Right. White Magic is a seperate school of magic that piggybacks on Conjury by virtue of the ones who were entrusted with that knowledge already being CNJs themselves (ala the padjal, who were made custodians of Amdaporian white magic knowledge by the elementals as a safe guard against those trying to seek it out without permission).
Edda was not using White Magic in Tam Tara HM, she was using necromancy (which is actually void magic) to summon voidsent (in the mistaken belief it's reviving the dead) - presumedly given to her by whatever it was that pushed her towards the darkness (most likely an Ascian). It just shows how taboo the subject of necromancy in Eorzea really is (and why a Necromancer class will never be playable). But anyway...
It wasn't just the 4th Calamity technology and science were destroyed, the aftermath of the 6th Calamity after the floodwaters abated any kind of knowledge or technical idea, whether magical or technological, was purged as a backlash against the cause of the Flood (the War of the Magi), to the point even those who just happened to be literate were lynched, because the layman could not tell the difference between a mage or a scientist. Not surprisingly, it caused Eorzean civilization to collapse into total barbarism that took millenia for the realm to actively recover (and it still has not fully reached the same level of progress that existed in the 5th Astral Era, let alone the 4th with the Allag and their cyberpunk levels of tech, not helped by the 7th Calamity pushing things back even further).
This is why Sharalyan is so elitist and zealous towards guarding their knowledge stores, they don't want a repeat of the 6th Calamity to happen again (unfortunately that just made them look arrogant towards other nations), Louisoux and the Circle of Knowing becoming condemned by the Sharalyan elite as total pariahs for advocating a more open policy towards dealing with the Eorzean citystates, and especially, the dissemnation of ancient knowledge and wisdom to Eorzea's nations.
Sorry to jump back to this but it is correct that most disease seems to be usually taken care of by magic or herbal/alchemical medicines - an example is the so-called 'wasting sickness', a potentially fatal disease that was at one time at epidemic levels among the hyuran population of Gridania, although it's stated that conjury spells exist now to cure the affliction (Esuna?), herbal treatments are still produced and stockpiled for hamlets in outlying areas as they are considered valuable in case a CNJ with the right skills is not available to treat the patient (this was mentioned in a very early sidequest in Hyrstmill).
However, having said that at the first Fanfest Ferne himself mentioned about an ultimately abandoned plotline for 1.0 that dealt with a disease called 'the green death' that was spreading like wildfire through La Noscea and Limsa, and that there was no effective treatment available, with quacks and snake-oil salesmen touting all sorts of remedies for it to the desperate that did not actually work, but it was never actually added to the game. It's possible this served ultimately as the basis for the tonberry plague in ARR which also was untreatable (although that was called 'the sickness from the sea' and which had a magical, voidsent cause).

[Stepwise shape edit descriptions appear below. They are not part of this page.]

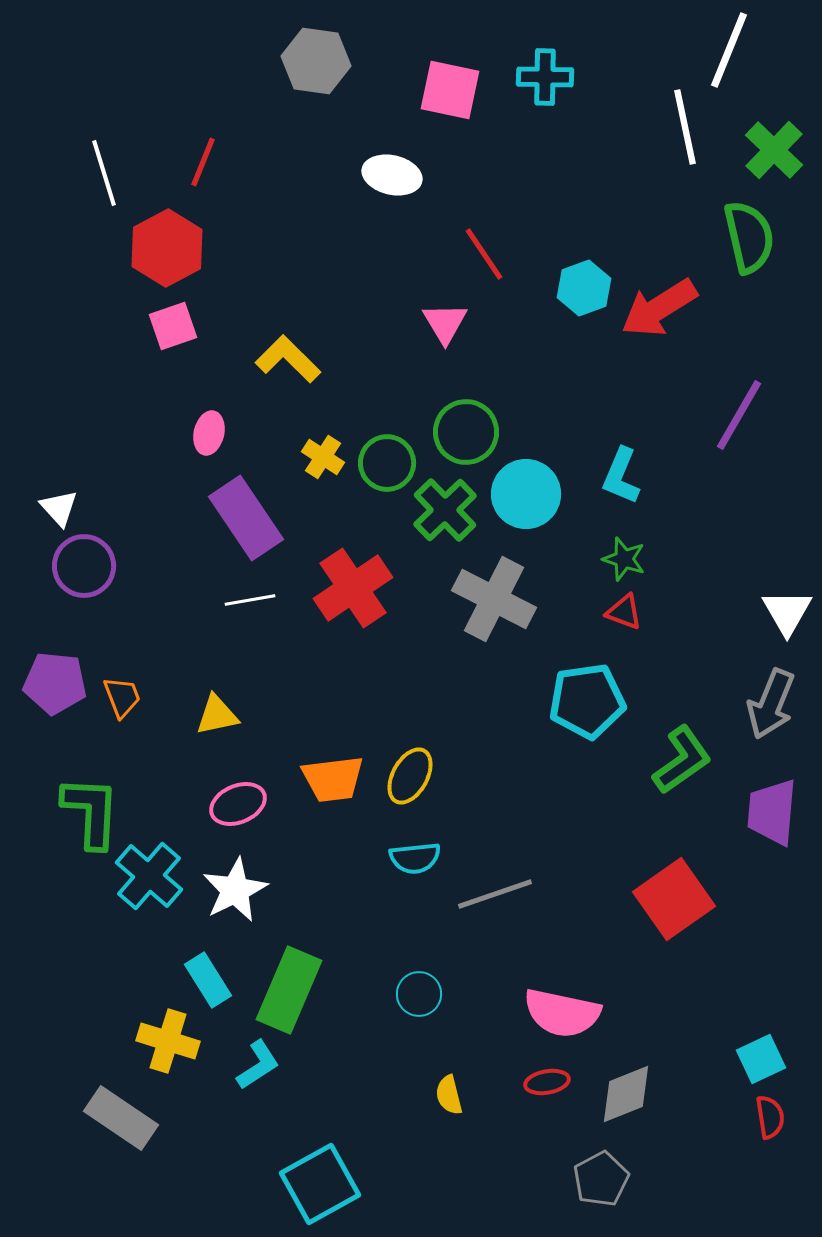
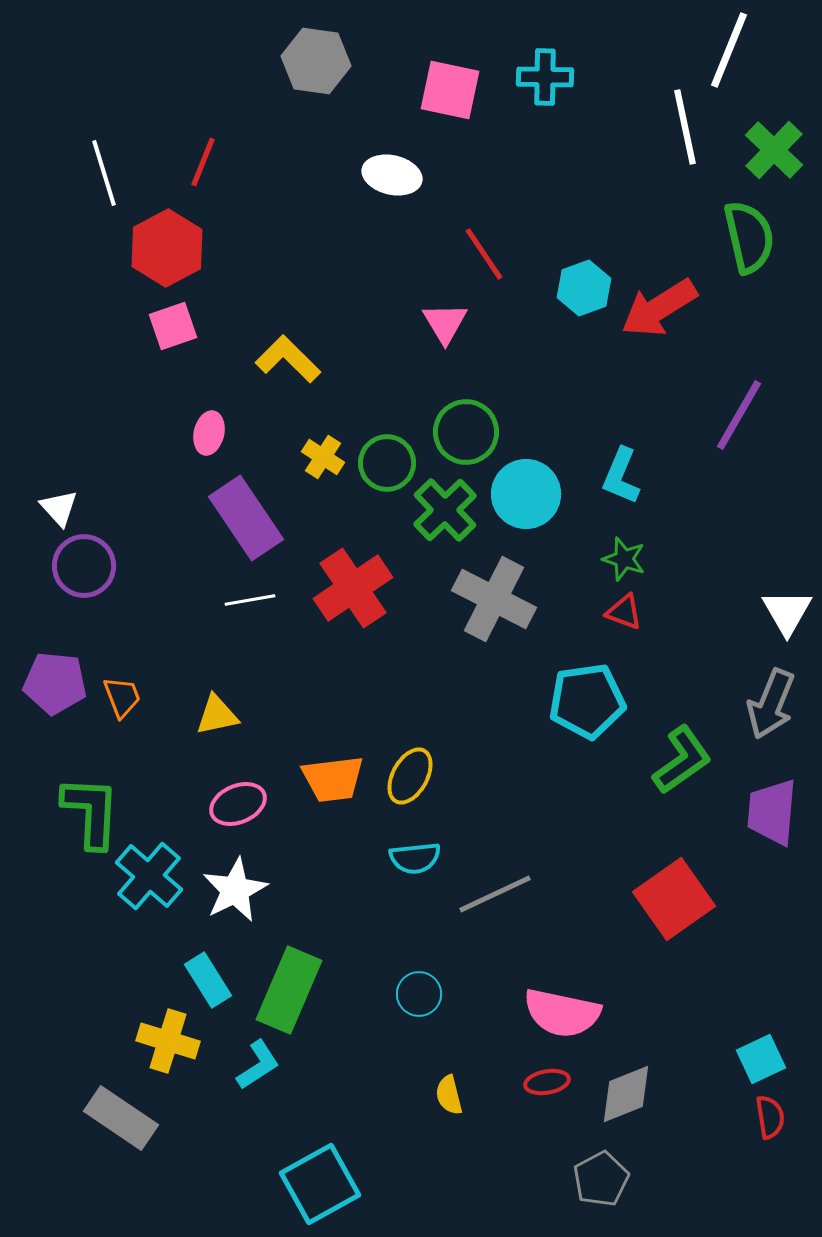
gray line at (495, 894): rotated 6 degrees counterclockwise
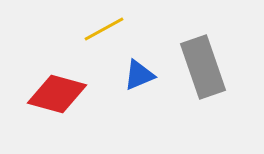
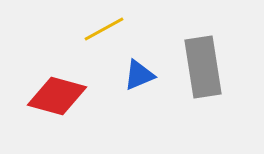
gray rectangle: rotated 10 degrees clockwise
red diamond: moved 2 px down
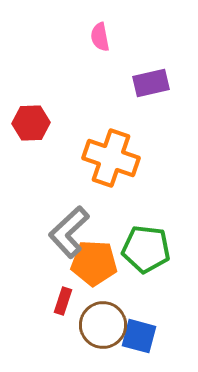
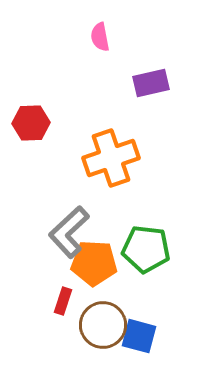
orange cross: rotated 38 degrees counterclockwise
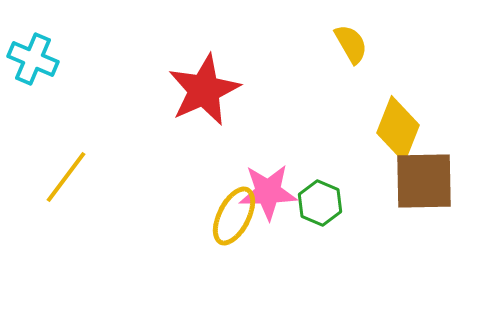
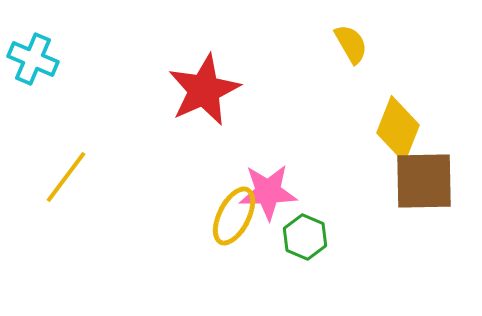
green hexagon: moved 15 px left, 34 px down
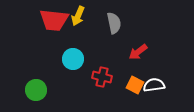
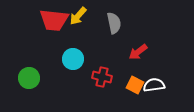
yellow arrow: rotated 18 degrees clockwise
green circle: moved 7 px left, 12 px up
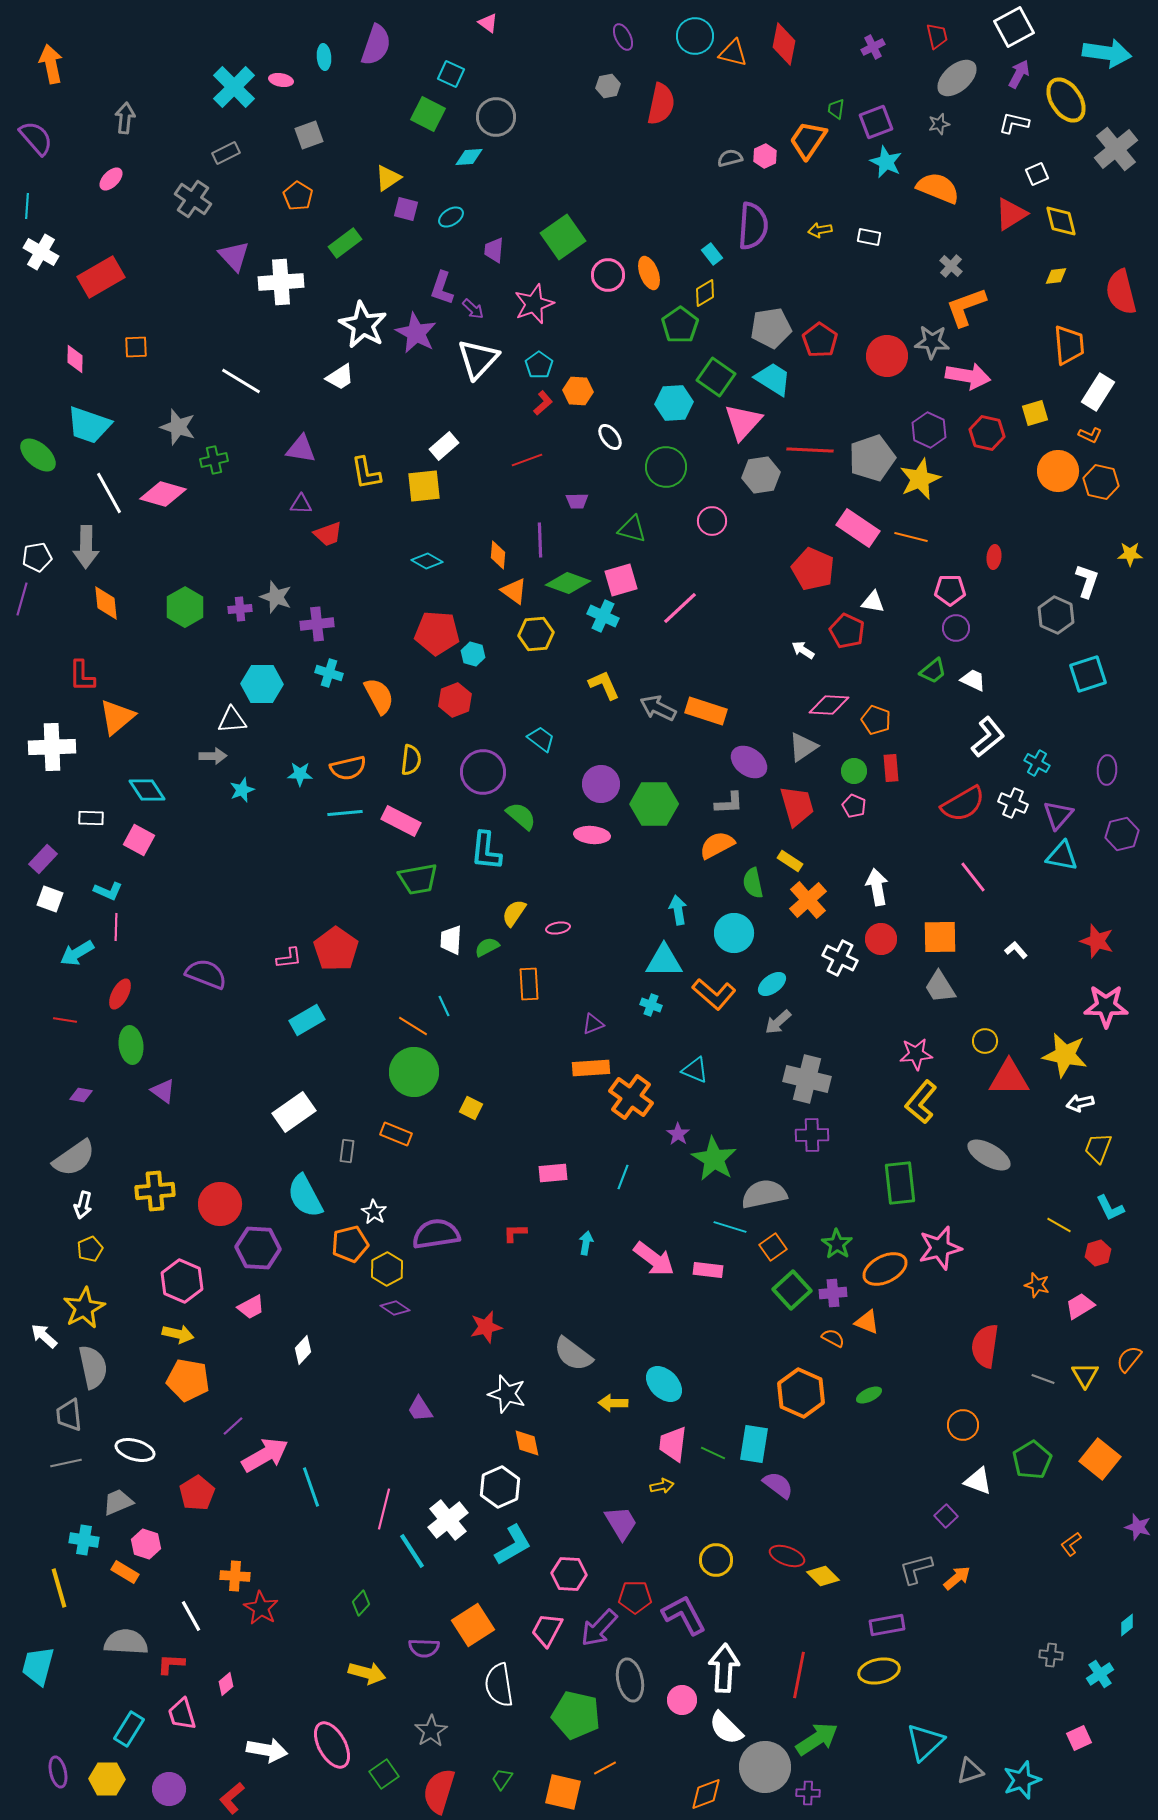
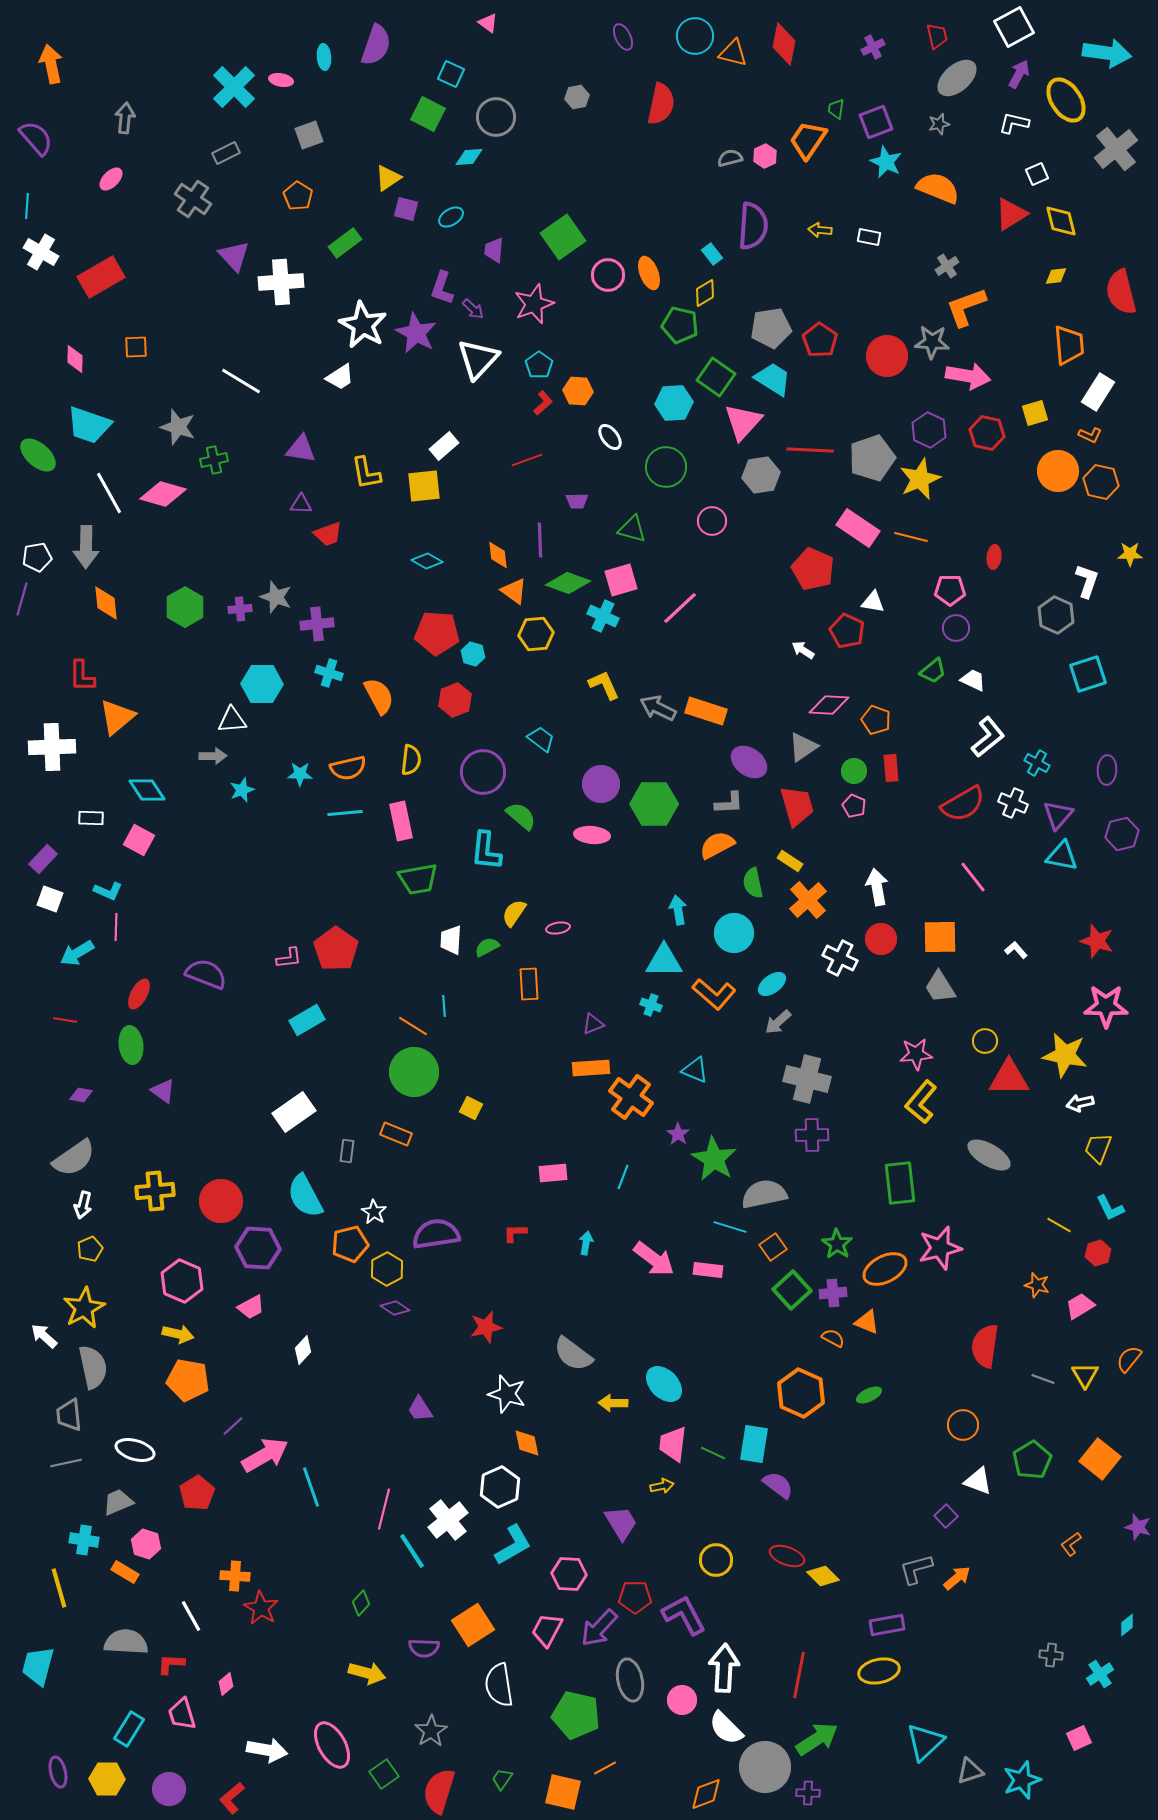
gray hexagon at (608, 86): moved 31 px left, 11 px down
yellow arrow at (820, 230): rotated 15 degrees clockwise
gray cross at (951, 266): moved 4 px left; rotated 15 degrees clockwise
green pentagon at (680, 325): rotated 24 degrees counterclockwise
orange diamond at (498, 555): rotated 12 degrees counterclockwise
pink rectangle at (401, 821): rotated 51 degrees clockwise
red ellipse at (120, 994): moved 19 px right
cyan line at (444, 1006): rotated 20 degrees clockwise
red circle at (220, 1204): moved 1 px right, 3 px up
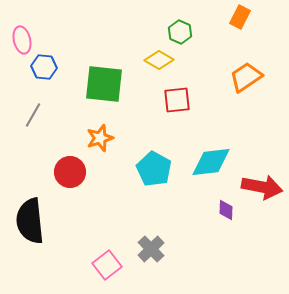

True, but in that specific reference to humorism the game itself even states that in universe it's possibly load of bunk with the description for the chigoe larva minion (which also revealed what a chirgueon actually is - it's not a fantasy name for a surgeon, but a quack doctor that uses a blood-sucking parasite to drain small amounts of blood from the patient to supposedly drain 'dark humors', in this case, a chigoe); that far from helping the patient it was discovered that the patients were contracting additional diseases and problems as a result!
The word' 'leech' also seems to be used in a similar manner - a 1.0 main story quest used that term to refer to a doctor when seeking medical treatment, and there is of course the SCH spell 'Leeches'. So yeah, the game kinda zigzags whether humorism really does work or if it's just a convinent way of explaining something coincidental in medical terms that has a more mundane, scientific explanation.